Open-Access: This article is an open-access article that was selected by an in-house editor and fully peer-reviewed by external reviewers. It is distributed in accordance with the Creative Commons Attribution NonCommercial (CC BY-NC 4.0) license, which permits others to distribute, remix, adapt, build upon this work non-commercially, and license their derivative works on different terms, provided the original work is properly cited and the use is non-commercial. See:
https://creativecommons.org/Licenses/by-nc/4.0/ Corresponding author: Fabiana Fernandes Bressan, DVM, Professor, Department of Surgery, Faculty of Veterinary Medicine and Animal Sciences, University of São Paulo, Av Duque de Caxias Norte 225, Pirassununga 13635-000, São Paulo, Brazil.
fabianabressan@usp.br
Received: August 23, 2021
Peer-review started: August 23, 2021
First decision: October 3, 2021
Revised: October 11, 2021
Accepted: February 15, 2022
Article in press: February 15, 2022
Published online: March 26, 2022
Processing time: 213 Days and 19.5 Hours
BACKGROUND
The generation of induced pluripotent stem cells (iPSC) has been a game-changer in translational and regenerative medicine; however, their large-scale applicability is still hampered by the scarcity of accessible, safe, and reproducible protocols. The porcine model is a large biomedical model that enables translational applications, including gene editing, long term in vivo and offspring analysis; therefore, suitable for both medicine and animal production.
AIM
To reprogramme in vitro into pluripotency, and herein urine-derived cells (UDCs) were isolated from porcine urine.
METHODS
The UDCs were reprogrammed in vitro using human or murine octamer-binding transcription factor 4 (OCT4), SRY-box2 (SOX2), Kruppel-like factor 4 (KLF4), and C-MYC, and cultured with basic fibroblast growth factor (bFGF) supplementation. To characterize the putative porcine iPSCs three clonal lineages were submitted to immunocytochemistry for alkaline phosphatase (AP), OCT4, SOX2, NANOG, TRA1 81 and SSEA 1 detection. Endogenous transcripts related to the pluripotency (OCT4, SOX2 and NANOG) were analyzed via reverse transcription quantitative real-time polymerase chain reaction in different time points during the culture, and all three lineages formed embryoid bodies (EBs) when cultured in suspension without bFGF supplementation.
RESULTS
The UDCs were isolated from swine urine samples and when at passage 2 submitted to in vitro reprogramming. Colonies of putative iPSCs were obtained only from UDCs transduced with the murine factors (mOSKM), but not from human factors (hOSKM). Three clonal lineages were isolated and further cultured for at least 28 passages, all the lineages were positive for AP detection, the OCT4, SOX2, NANOG markers, albeit the immunocytochemical analysis also revealed heterogeneous phenotypic profiles among lineages and passages for NANOG and SSEA1, similar results were observed in the abundance of the endogenous transcripts related to pluripotent state. All the clonal lineages when cultured in suspension without bFGF were able to form EBs expressing ectoderm and mesoderm layers transcripts.
CONCLUSION
For the first time UDCs were isolated in the swine model and reprogrammed into a pluripotent-like state, enabling new numerous applications in both human or veterinary regenerative medicine.

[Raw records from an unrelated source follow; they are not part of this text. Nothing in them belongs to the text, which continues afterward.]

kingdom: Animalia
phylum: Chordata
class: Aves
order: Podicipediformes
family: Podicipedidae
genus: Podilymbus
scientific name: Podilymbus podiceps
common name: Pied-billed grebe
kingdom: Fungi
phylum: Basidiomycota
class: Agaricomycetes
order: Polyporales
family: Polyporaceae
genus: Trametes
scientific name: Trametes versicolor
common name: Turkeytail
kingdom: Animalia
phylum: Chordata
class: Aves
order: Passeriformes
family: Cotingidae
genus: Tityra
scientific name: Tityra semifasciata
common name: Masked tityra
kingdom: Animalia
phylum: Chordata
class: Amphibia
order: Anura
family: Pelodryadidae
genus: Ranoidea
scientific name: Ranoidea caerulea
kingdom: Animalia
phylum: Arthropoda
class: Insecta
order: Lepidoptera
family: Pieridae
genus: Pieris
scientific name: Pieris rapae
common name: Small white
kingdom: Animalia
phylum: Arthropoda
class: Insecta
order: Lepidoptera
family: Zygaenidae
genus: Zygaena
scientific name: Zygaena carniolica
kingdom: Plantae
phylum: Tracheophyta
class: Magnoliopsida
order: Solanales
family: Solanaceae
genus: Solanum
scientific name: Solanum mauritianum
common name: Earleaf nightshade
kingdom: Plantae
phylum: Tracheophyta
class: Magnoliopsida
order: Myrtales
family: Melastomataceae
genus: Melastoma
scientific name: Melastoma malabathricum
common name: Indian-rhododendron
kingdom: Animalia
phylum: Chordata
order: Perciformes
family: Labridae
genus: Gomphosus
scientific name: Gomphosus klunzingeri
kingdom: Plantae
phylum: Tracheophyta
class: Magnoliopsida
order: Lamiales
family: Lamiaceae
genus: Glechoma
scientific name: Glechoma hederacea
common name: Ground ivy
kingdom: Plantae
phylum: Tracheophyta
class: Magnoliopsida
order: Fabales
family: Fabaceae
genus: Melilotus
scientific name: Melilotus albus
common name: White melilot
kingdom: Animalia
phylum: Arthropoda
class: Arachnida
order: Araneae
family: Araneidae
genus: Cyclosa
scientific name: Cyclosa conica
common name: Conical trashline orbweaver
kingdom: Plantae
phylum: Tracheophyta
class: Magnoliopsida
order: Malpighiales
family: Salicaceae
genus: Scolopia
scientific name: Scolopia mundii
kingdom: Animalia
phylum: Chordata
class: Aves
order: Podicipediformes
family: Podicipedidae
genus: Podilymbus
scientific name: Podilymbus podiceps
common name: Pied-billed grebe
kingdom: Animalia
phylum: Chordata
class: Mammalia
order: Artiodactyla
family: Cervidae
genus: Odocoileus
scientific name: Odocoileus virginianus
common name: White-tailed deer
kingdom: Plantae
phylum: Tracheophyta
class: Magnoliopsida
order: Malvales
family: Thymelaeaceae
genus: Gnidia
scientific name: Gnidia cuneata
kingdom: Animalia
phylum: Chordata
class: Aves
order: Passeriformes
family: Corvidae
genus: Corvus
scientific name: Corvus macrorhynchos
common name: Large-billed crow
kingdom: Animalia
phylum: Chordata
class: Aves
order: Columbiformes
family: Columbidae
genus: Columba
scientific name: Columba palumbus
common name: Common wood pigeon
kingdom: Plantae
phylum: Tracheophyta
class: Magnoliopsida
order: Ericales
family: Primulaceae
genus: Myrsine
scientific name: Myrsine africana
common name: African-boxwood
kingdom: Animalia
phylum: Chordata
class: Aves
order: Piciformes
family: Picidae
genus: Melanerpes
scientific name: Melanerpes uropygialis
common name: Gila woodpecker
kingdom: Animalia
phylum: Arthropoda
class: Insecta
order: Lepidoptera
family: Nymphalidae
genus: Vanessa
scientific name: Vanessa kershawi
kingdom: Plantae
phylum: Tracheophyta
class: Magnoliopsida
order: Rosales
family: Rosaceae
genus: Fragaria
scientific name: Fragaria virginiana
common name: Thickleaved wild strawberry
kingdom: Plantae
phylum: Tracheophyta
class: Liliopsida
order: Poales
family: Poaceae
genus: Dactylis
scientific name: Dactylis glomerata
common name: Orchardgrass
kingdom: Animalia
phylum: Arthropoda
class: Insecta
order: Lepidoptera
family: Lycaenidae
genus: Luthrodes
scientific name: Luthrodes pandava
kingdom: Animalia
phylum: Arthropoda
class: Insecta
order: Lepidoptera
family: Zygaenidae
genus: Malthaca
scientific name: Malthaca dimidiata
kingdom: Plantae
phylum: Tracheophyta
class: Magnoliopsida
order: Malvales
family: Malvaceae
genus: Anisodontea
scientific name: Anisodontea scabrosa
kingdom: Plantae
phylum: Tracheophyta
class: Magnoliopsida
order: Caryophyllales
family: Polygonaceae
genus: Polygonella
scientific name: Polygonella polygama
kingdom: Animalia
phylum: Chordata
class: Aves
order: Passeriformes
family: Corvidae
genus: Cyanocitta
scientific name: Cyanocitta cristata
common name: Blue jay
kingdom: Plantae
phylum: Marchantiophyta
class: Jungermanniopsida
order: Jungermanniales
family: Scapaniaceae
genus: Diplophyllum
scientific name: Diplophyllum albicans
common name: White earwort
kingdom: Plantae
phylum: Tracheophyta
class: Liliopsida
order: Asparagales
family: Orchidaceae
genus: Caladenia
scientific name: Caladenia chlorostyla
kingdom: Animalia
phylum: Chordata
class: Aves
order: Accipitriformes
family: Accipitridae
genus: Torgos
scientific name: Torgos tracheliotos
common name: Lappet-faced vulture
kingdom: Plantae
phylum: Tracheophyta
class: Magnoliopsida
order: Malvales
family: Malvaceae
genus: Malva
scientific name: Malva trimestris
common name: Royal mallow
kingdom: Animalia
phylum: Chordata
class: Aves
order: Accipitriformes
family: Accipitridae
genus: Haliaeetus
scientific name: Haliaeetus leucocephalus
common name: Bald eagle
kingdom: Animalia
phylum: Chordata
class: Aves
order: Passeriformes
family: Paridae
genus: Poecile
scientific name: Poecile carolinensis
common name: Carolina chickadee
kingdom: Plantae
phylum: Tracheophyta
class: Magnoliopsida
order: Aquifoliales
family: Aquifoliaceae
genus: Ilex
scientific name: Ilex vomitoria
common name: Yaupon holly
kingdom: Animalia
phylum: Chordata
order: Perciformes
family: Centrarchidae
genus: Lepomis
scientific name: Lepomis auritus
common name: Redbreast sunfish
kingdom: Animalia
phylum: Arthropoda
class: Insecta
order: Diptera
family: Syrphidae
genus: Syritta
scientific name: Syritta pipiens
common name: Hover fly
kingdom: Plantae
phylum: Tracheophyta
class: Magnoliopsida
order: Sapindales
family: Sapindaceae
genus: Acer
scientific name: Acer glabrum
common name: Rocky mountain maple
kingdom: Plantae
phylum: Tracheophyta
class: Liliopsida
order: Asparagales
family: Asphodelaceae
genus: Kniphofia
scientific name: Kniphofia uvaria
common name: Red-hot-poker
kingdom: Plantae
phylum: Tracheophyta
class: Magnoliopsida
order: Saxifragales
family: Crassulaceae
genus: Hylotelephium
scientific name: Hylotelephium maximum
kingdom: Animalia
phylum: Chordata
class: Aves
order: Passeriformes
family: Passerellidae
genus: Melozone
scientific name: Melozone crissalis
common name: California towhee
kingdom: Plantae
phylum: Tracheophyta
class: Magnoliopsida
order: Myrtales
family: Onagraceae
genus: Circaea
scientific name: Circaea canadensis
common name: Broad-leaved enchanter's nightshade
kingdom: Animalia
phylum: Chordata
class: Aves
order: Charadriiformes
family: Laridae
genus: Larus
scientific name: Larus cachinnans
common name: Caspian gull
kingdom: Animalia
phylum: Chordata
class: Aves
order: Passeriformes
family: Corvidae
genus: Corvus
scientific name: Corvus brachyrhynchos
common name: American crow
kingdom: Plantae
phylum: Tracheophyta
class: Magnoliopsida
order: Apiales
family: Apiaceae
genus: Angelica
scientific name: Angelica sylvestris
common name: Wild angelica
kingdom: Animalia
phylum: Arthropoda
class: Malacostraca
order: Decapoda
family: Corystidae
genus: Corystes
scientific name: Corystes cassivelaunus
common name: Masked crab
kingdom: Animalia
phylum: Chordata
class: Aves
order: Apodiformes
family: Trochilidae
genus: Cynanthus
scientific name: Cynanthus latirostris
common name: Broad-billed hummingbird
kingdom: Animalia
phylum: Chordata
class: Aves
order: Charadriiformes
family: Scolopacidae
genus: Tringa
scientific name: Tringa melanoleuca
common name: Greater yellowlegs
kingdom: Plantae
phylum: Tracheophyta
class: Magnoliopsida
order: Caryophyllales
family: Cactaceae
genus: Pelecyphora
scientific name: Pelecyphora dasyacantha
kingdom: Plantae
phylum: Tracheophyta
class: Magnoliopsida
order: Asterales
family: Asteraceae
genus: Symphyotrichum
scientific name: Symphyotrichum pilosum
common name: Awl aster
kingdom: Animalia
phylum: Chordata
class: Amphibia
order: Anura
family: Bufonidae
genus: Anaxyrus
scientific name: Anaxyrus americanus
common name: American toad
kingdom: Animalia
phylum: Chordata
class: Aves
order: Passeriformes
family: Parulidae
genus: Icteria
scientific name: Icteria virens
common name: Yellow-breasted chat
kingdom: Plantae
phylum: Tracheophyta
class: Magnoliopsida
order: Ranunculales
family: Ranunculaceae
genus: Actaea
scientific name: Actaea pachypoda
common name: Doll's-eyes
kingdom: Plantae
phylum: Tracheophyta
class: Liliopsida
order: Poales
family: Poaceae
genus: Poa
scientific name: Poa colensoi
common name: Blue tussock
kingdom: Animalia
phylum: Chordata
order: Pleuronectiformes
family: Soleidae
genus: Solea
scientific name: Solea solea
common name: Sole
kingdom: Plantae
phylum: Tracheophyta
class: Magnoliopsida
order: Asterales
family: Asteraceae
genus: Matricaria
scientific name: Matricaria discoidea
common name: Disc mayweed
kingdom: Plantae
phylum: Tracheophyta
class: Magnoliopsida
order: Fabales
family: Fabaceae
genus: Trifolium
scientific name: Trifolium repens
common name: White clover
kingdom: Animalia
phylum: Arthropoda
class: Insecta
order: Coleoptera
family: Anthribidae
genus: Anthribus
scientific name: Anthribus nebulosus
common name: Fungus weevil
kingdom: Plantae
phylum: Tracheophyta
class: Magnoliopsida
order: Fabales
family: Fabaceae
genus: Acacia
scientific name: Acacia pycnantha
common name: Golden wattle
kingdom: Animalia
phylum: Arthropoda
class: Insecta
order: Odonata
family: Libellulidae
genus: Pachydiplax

Core Tip: The porcine induced pluripotent stem cells (piPSCs) derived from urine derived cells (UDCs) may facilitate their routine and large-scale use by avoiding injury or stress during collection for autologous purposes. However, the precise reprogramming process and characterization is not fully elucidated in other species than murine or human. The generation of piPSCs from UDCs can contribute as a biomedical model for regenerative and translational medicine, as well as for animal production and to elucidate the reprogramming process in porcine, a large animal model.